*** Given records ***

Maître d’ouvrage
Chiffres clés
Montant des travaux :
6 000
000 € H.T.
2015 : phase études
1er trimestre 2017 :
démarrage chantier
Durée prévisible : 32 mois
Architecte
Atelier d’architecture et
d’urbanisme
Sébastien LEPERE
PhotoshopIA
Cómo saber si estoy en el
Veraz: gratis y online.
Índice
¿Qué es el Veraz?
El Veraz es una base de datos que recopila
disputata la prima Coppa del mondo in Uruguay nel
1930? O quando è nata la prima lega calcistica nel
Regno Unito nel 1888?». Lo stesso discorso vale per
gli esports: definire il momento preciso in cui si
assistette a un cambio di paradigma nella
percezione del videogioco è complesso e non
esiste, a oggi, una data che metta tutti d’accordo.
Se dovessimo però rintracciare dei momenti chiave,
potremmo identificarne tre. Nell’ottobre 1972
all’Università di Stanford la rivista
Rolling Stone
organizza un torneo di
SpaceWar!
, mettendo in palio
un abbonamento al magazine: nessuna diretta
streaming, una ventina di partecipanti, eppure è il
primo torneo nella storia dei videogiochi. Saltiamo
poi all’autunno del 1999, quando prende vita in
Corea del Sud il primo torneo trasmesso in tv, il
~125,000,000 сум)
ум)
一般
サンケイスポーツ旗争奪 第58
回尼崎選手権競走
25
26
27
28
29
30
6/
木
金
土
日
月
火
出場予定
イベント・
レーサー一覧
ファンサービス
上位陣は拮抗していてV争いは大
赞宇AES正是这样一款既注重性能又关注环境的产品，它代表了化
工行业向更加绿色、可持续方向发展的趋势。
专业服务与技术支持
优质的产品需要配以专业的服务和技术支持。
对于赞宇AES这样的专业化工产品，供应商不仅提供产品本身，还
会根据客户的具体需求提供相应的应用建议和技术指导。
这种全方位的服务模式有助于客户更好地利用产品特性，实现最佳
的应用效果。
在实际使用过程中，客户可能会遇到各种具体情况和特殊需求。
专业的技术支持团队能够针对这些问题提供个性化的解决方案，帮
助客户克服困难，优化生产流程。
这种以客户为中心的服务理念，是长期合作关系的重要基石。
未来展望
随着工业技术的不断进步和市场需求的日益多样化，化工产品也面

***

(Exercise aim) Report all lines in the listing above that contain the word "torneo".

(Result of this task)
organizza un torneo di
primo torneo nella storia dei videogiochi. Saltiamo
Corea del Sud il primo torneo trasmesso in tv, il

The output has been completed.